Commercial vessels must have specific types of life jackets onboard to be legal. We offer a range of Type I life jackets and SOLAS-approved models, but we don’t recommend their use on recreational boats. Type I devices, due to their bulk, are not practical for recreational boating activities and require extra space to stow. However, if you operate a commercial fishing boat that is required to have Type I vests onboard, West Marine has you covered.
Other Features to Consider
Below are some other attributes or applications for life jackets that affect their performance requirements.

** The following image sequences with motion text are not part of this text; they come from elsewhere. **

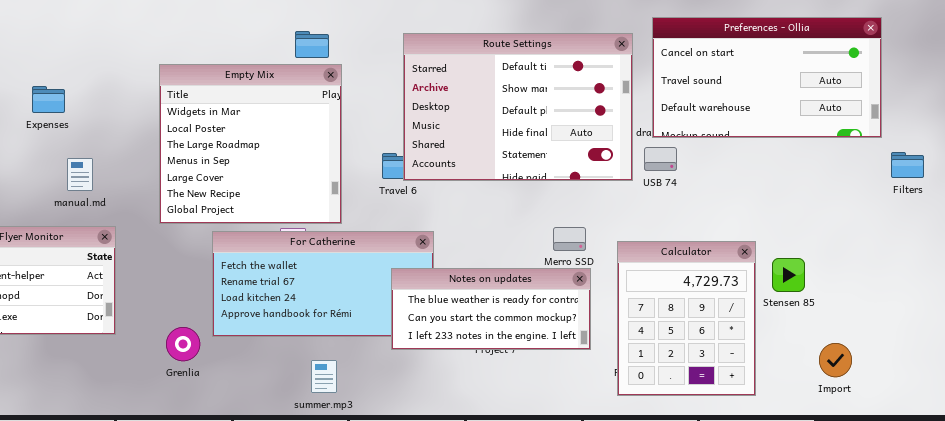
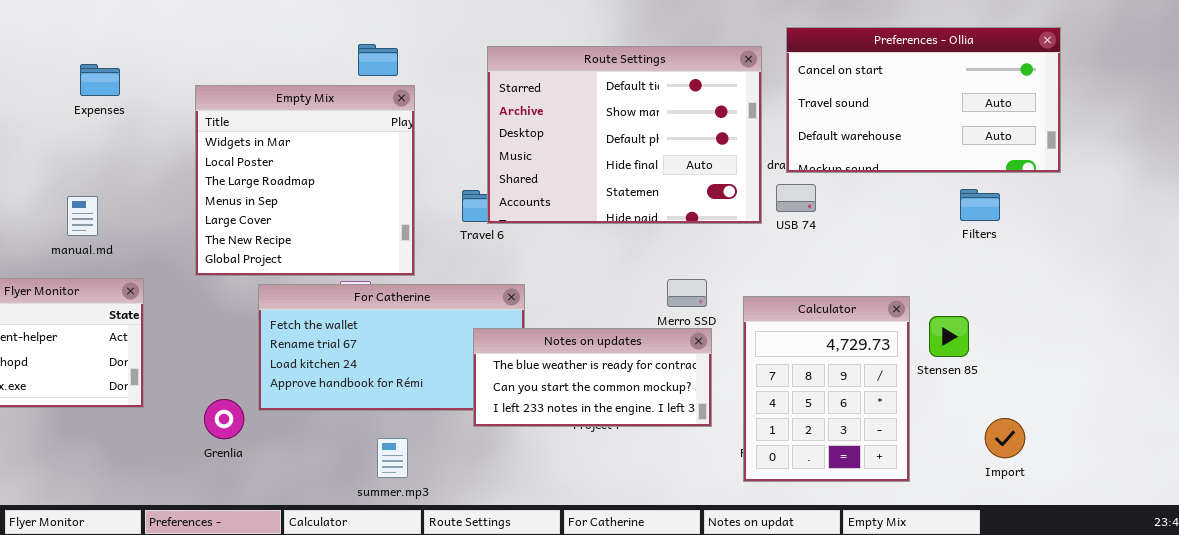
Expenses: [32,86,65,113] -> [80,64,120,96], moved
Filters: [891,152,924,178] -> [960,189,1000,221], moved
manual.md: [67,158,93,191] -> [67,196,98,236], moved

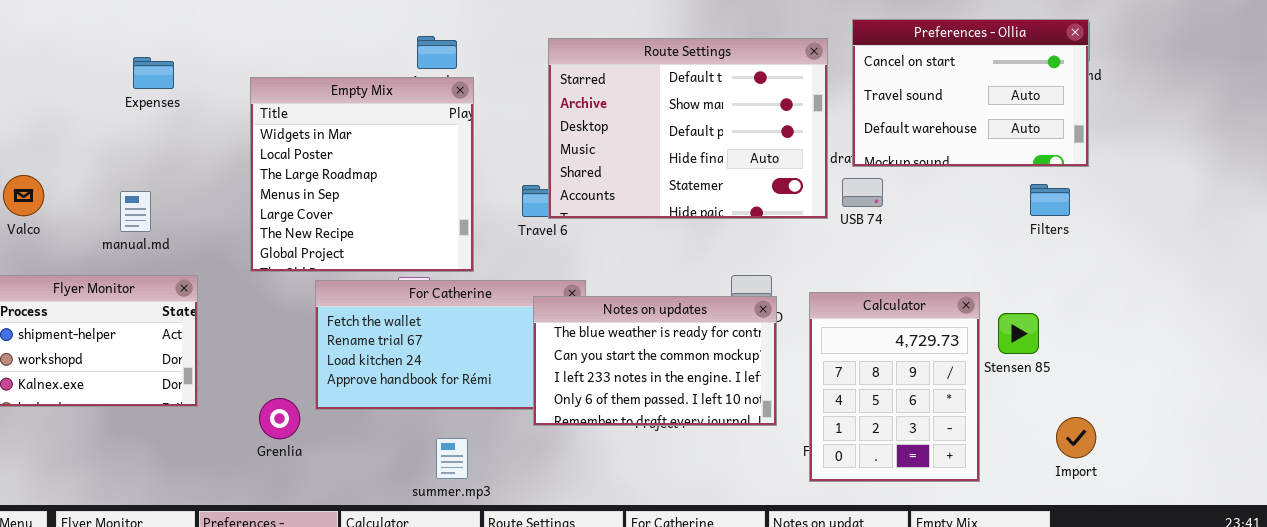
Preferences - Ollia: [786,27,1061,173] -> [852,19,1089,167], resized
Notes on updates: [473,328,712,427] -> [533,296,777,426], resized

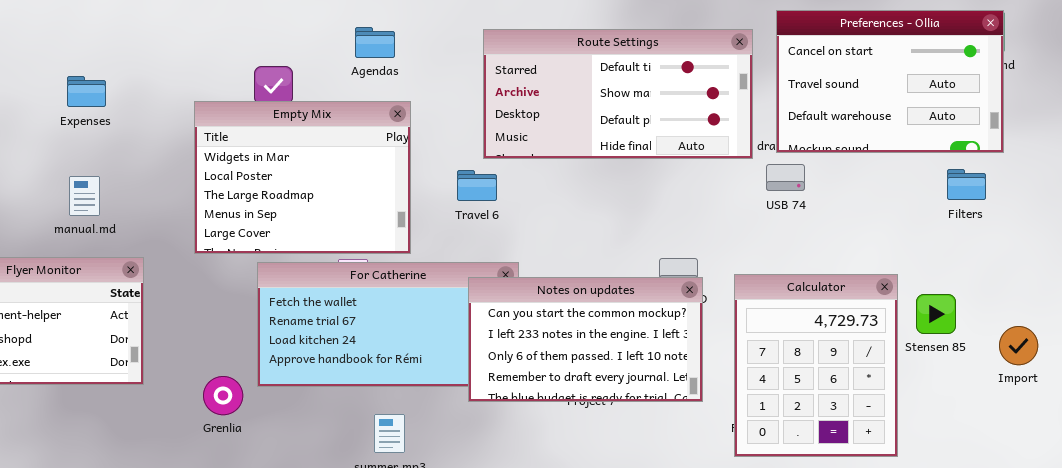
Route Settings: [548,38,828,219] -> [483,29,753,159], resized
Expenses: [133,57,174,89] -> [67,76,106,107], moved
Empty Mix: [250,77,474,272] -> [194,101,411,254], resized
Notes on updates: [533,296,777,426] -> [468,277,703,402], scrolled down 1 row
Import: [1056,417,1096,458] -> [999,326,1038,365], moved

If you boat in cold climates you should understand the importance of hypothermia protection. Immersion in cold water rapidly reduces your core body temperature, leading to greatly impaired physical and mental capabilities. Even a five-minute immersion in 50°F water can impair your ability to climb a ladder, catch a line, or tread water. In addition to protective clothing such as exposure coveralls, immersion suits, wetsuits, and float coats, a properly fitted Type III vest also can delay the onset and lessen the effects of hypothermia. High buoyancy vests like offshore inflatables allow the wearer to assume the Heat Escape Lessening Posture (HELP), which can double survival times by reducing heat loss to the water.

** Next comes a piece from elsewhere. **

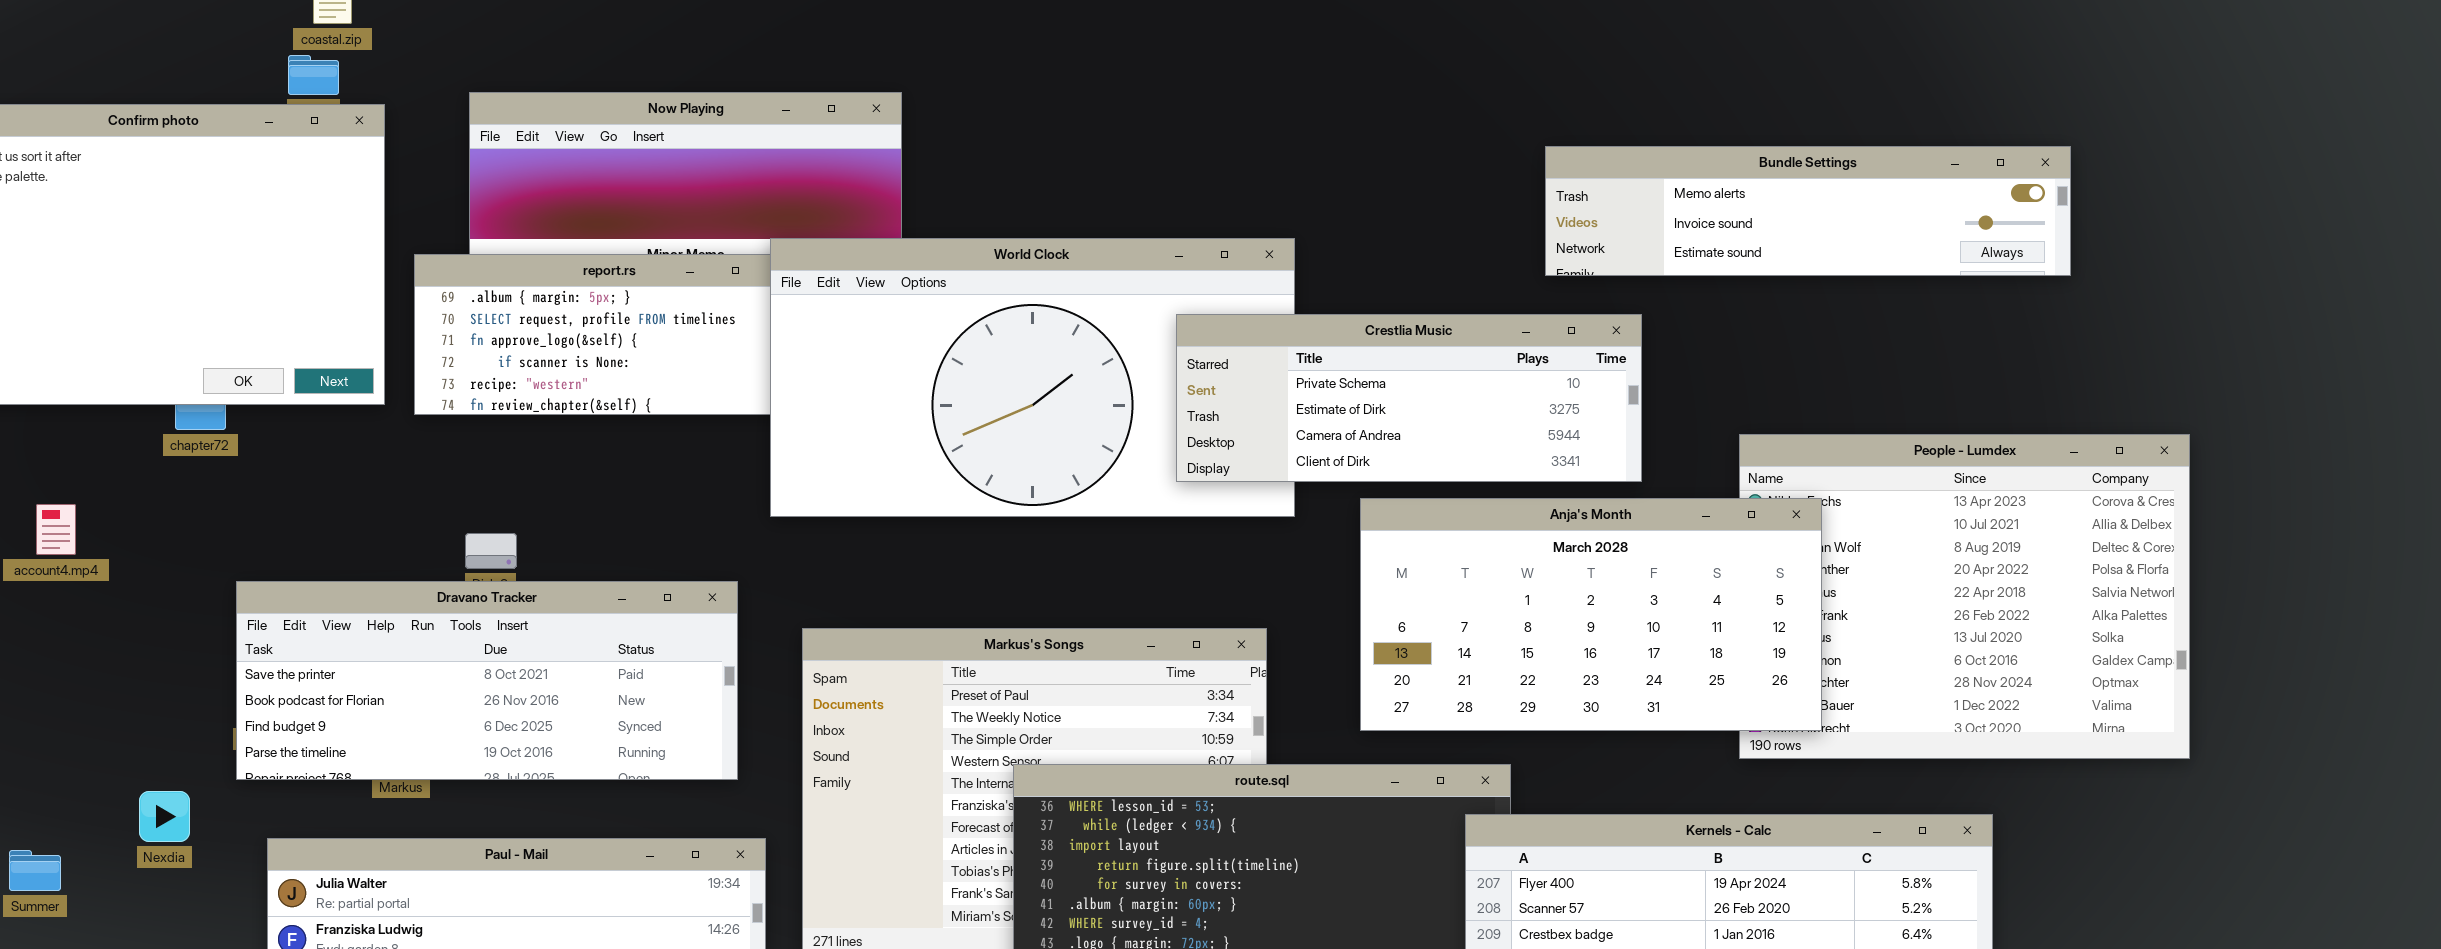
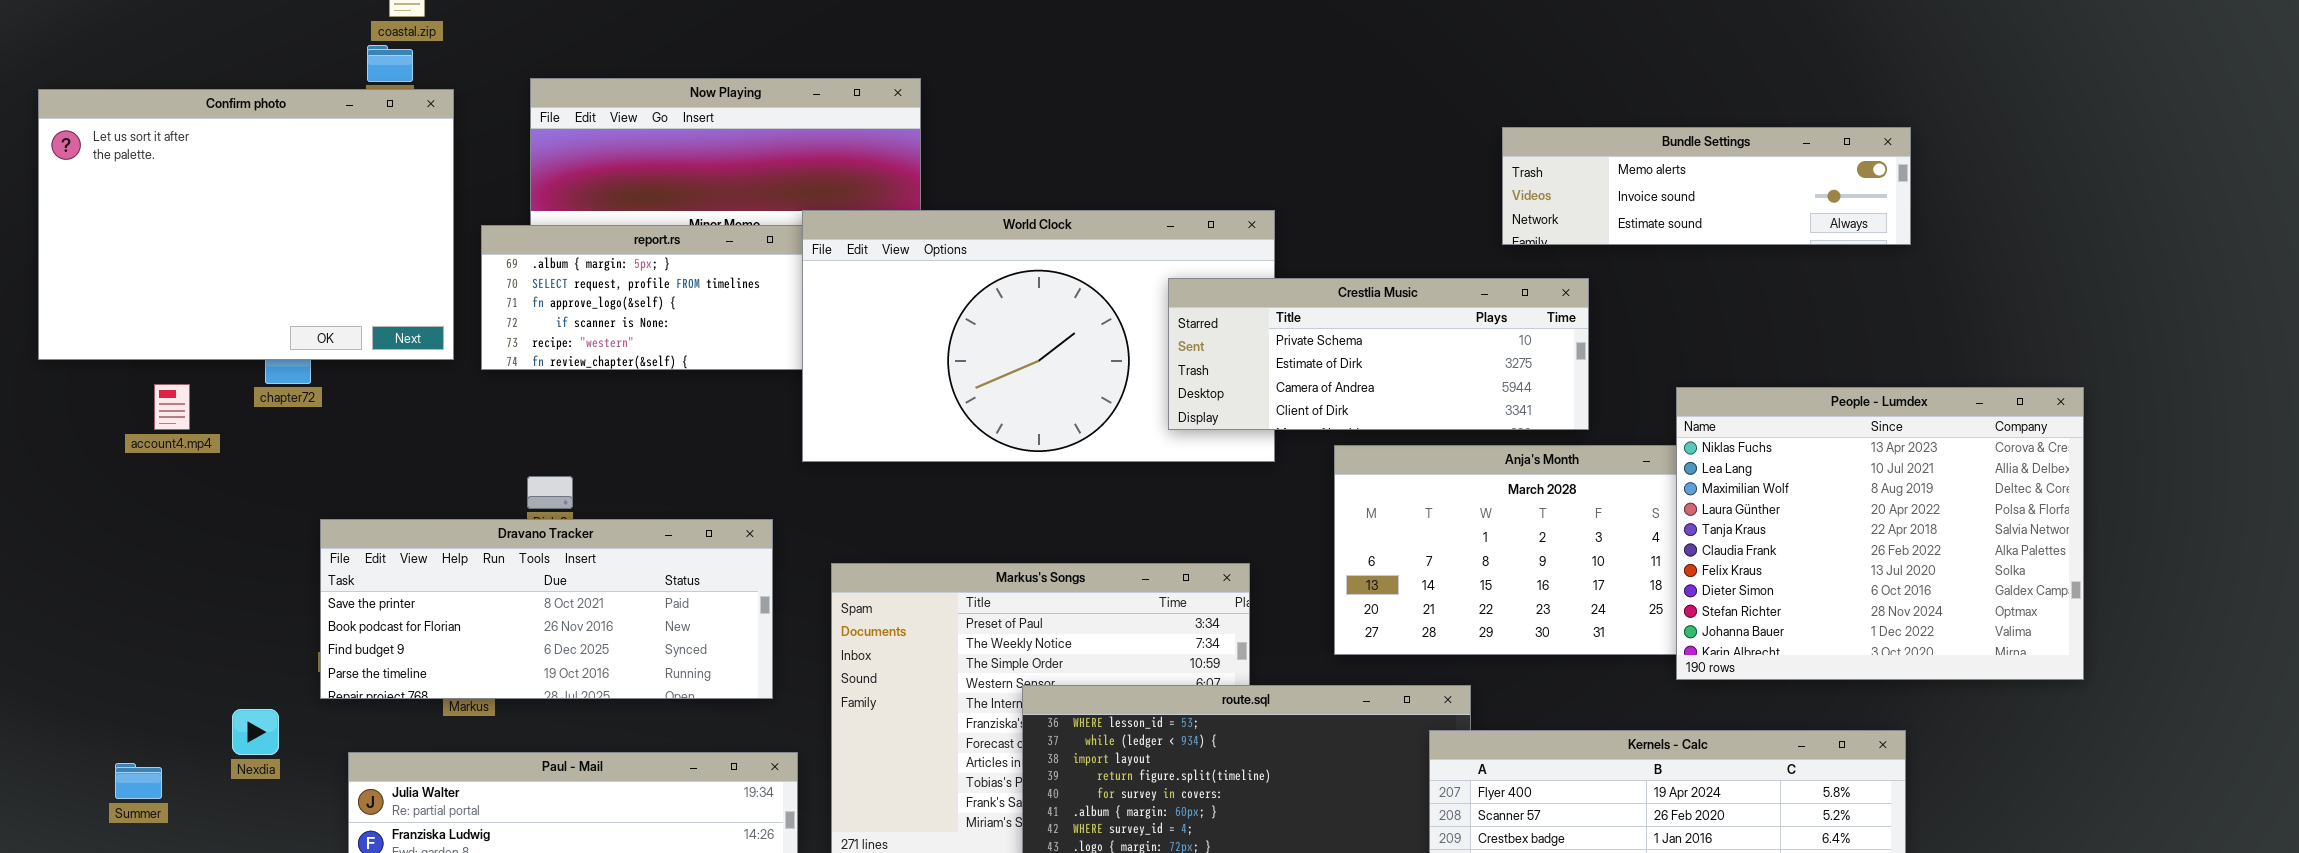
Bundle Settings: [1545,146,2071,276] -> [1502,127,1911,245], resized
People - Lumdex: [1739,434,2190,759] -> [1676,387,2084,680], raised
account4.mp4: [36,504,76,555] -> [154,384,190,430], moved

Crew who have gone overboard may become unconscious, either through injury or due to hypothermia. In this case, high-buoyancy inflatable or Type I vests are the best choice. These vests are designed to right an unconcious victim face-up in the water and with their extra buoyancy increase the victim's freeboard, which is the distance from the water's surface to their mouth.
Infants and small children are hard to keep floating in a face-up position, and sometimes protest when wearing a PFD. Frankly, we think that boating with infants is not a very good idea if there is any likelihood of the baby ending up in the water. As kids get older and more water-savvy they become right at home onboard. There are many choices for well-fitting PFDs that provide stability and buoyancy.

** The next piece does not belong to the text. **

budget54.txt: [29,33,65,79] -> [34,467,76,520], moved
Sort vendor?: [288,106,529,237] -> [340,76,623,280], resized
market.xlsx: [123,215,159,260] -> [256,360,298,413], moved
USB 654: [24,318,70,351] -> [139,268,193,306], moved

Those of us who have had to pull our children out of the water appreciate behind-the-head flotation collars designed for smaller kids. These come standard with a grab strap and crotch straps. We highly recommend testing the life jacket you select for your child ahead of time in a safe environment, like a pool, to familiarize yourself and your child with the device's characteristics. Be sure to review the "Important information about children’s PFDs" card that is supplied with these devices.
Be Safe on the Water
- Always have the federally required safety equipment on board, meaning Coast Guard-approved life jackets. If you select non-approved devices, make sure you back them up with what the law requires.
- If you have an older, non-approved SOSpenders, Crewfit, or West Marine inflatable, wear it confidently until its useful life is over (around 10 years). If you have life jackets in your inventory that must be worn to be counted, back them up with Coast Guard approved life jackets so you are never caught short and suffer an expensive fine.
- Establish rules on board your boat defining when life jackets are to be worn and lead by example. Most states require that children always wear a life jacket. Where no state law exists, federal law requires children 13 years and younger to always wear one. Perhaps the same law should apply to parents—since there would be far fewer boating deaths if they always wear one.